(Actions to take):
A. Answer these questions using the passage about the Odd Bits shop set, one answer per line:
(i) What is the Odd Bits shop filled with?
(ii) Which unit will film the set later in the day?
(iii) What do the signs scattered around the shop warn?
B. From the passage about the Odd Bits shop set, list every word used to describe Lina's space.
C. Continue the passage about the Odd Bits shop set, picking up after its final sentence.

(Provided text):
::::::::::
Just like the Yarn Shop, the Odd Bits shop is a marvel, identical and yet completely different, filled with books and bits and pieces of metal. It looks like the art department bought out a junk yard at some point. Every so often some of those bits have come together into homespun contraptions that look like they could almost work. Some even do, albeit sometimes with the help of hidden electrics or effects technicians just off screen. It may all really be here, but that’s not quite the same thing as being real.
Signs scattered around the shop (and the apartment above) warn us that it is a hot set. All of the bits and pieces have been painstakingly set up for filming, which the second unit will do later in the day, so unfortunately we can’t play with any of the makeshift gadgets. “So, that desk in the back is Loris, Tim Robbins’ character’s work station, that’s where he makes the wonderful things that he makes. He clearly brings his work home with him, especially when the set is dressed. In a contrast to Lina’s space, which is really a warm, bright, colorful environment and by contrast Doon’s father… you basically needed a tetanus shot to come into this apartment and that really speaks volumes about their world views to, where they come into this story.”
::::::::::
(Data shown):
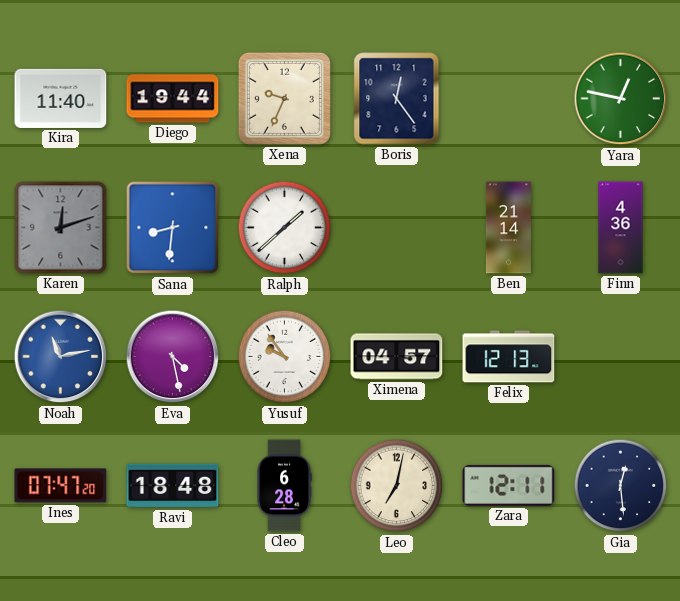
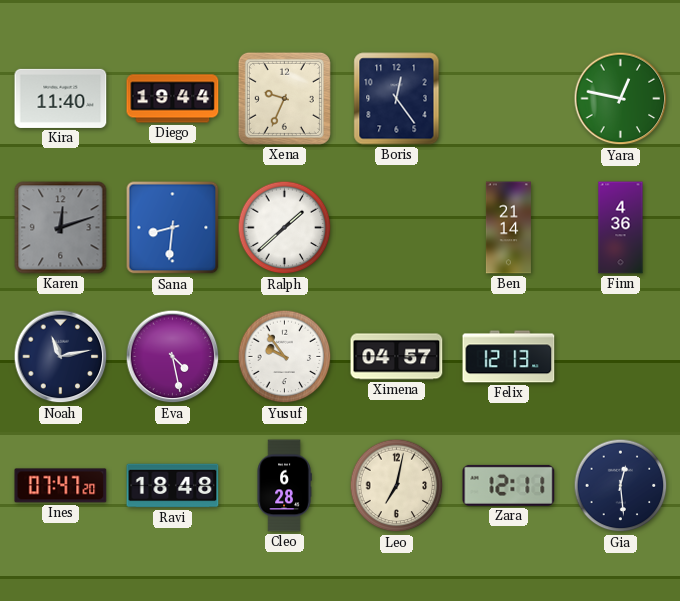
Noah dial: blue -> navy
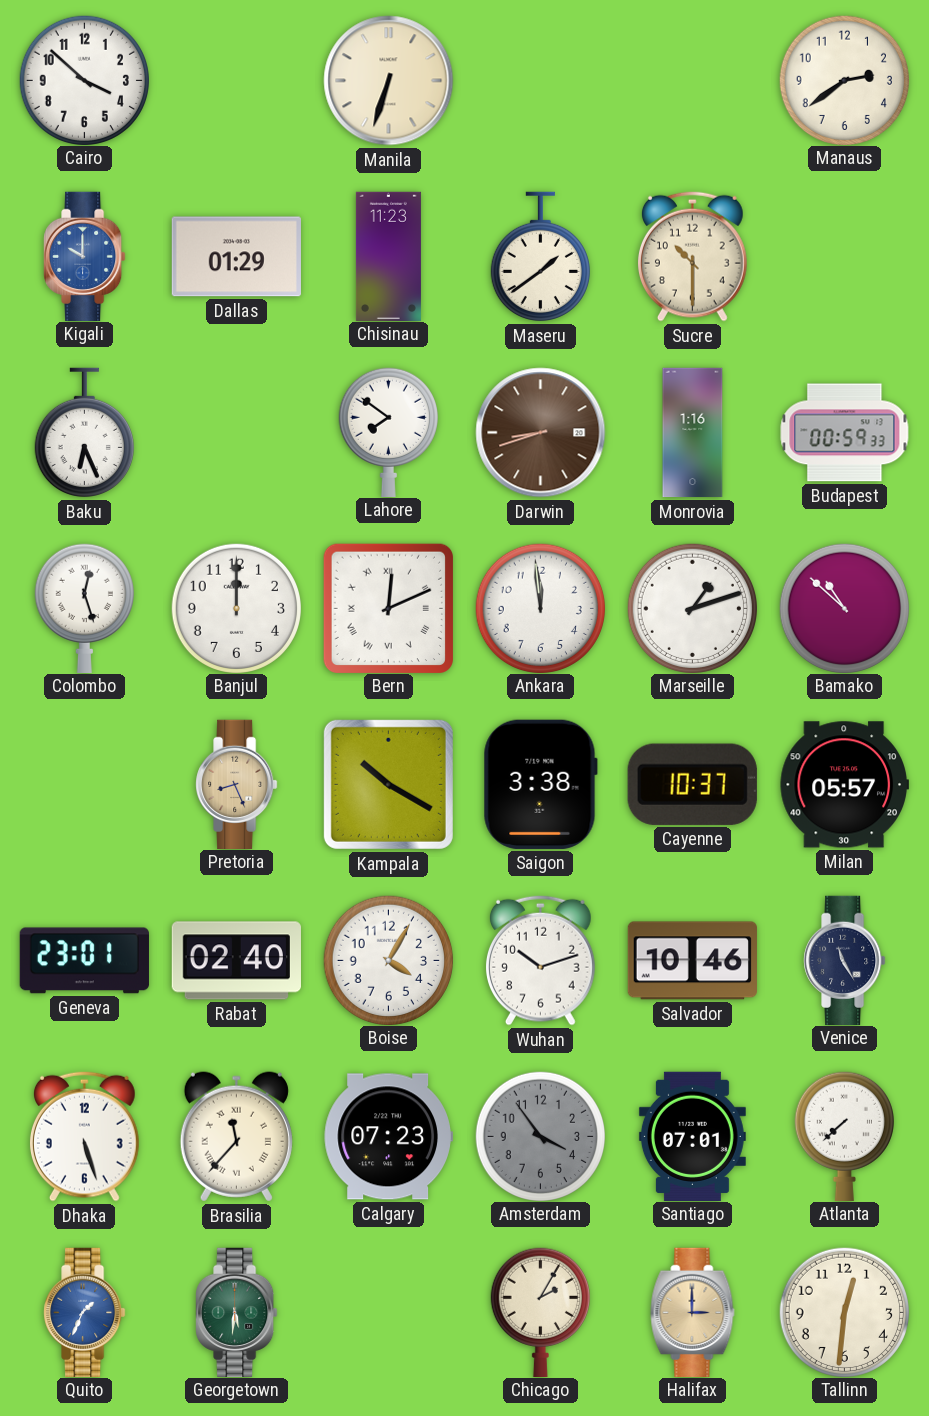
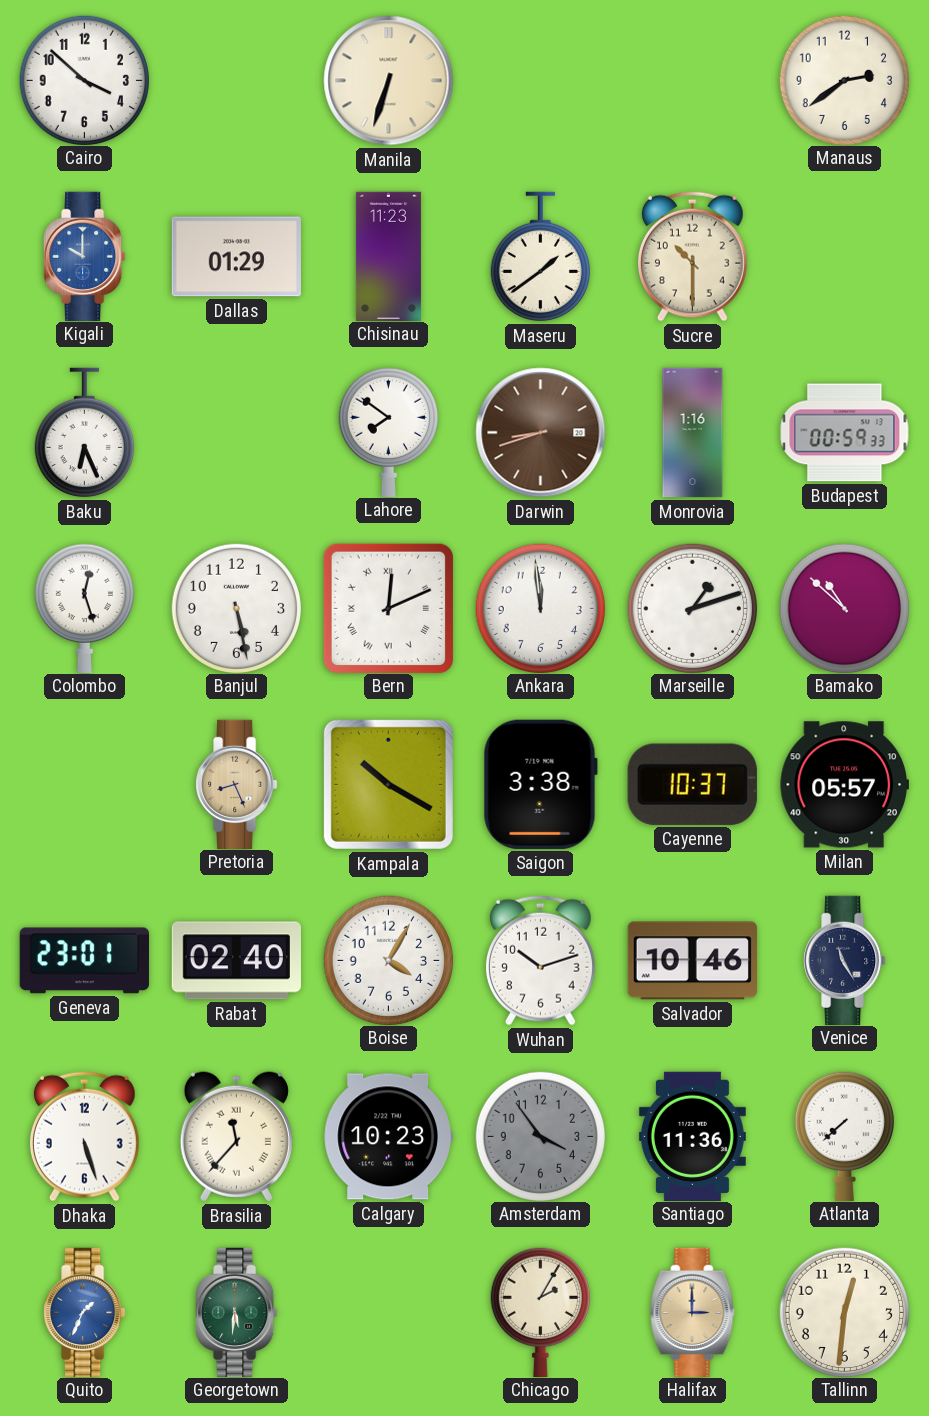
::::::::::
(Response list):
A.
(i) Books and bits and pieces of metal.
(ii) The second unit.
(iii) That it is a hot set.

B. warm, bright, colorful

C.
“I’ll let you come up for a minute but there’s not lights up there but I just want you to see why it’s cool to have a practical set, and then we’ll come back. And watch these stairs, they’re Ember stairs. They’re tricky.” He’s not kidding. At least half of us, including Gil, trip on them on our way up.
The apartment itself also has the one thing no other building in the city has; a functional roof. A scene later in the film, which second unit will be shooting part of later today when Saoirse and Harry trade places, calls for Doon to climb out of the apartment onto the ledge of the roof to get away from the city guards.
Which is why the entire set is still dressed and covered with warning signs, which doesn’t stop Gil at all from showing us Loris’ breakfast machine, “something I’m unnecessarily proud of. It’s one of the contraptions that Doon’s father has built, an automatic can opening breakfast machine which I believe every good family film needs to have. So I’m perpetuating a long standing rich movie tradition of breakfast machines and I’m really, really proud of this one because it totally works. It’s amazing. It went from a sketch in my sketch book into a completely non-working, working model in a matter of weeks because we’ve got some brilliant, brilliant physical effects dudes working on this film.”
“I think his dad built it as a way, because Doon’s raised in a single parent home, partially for function and partially to amuse his son and that’s why some of it is a little bit unnecessary but I think is the sort of thing that would really bring a glow to a kids eyes. And, oh my…” and then he niftly breaks it. I can only imagine there is a props person outside somewhere preparing to commit seppuku.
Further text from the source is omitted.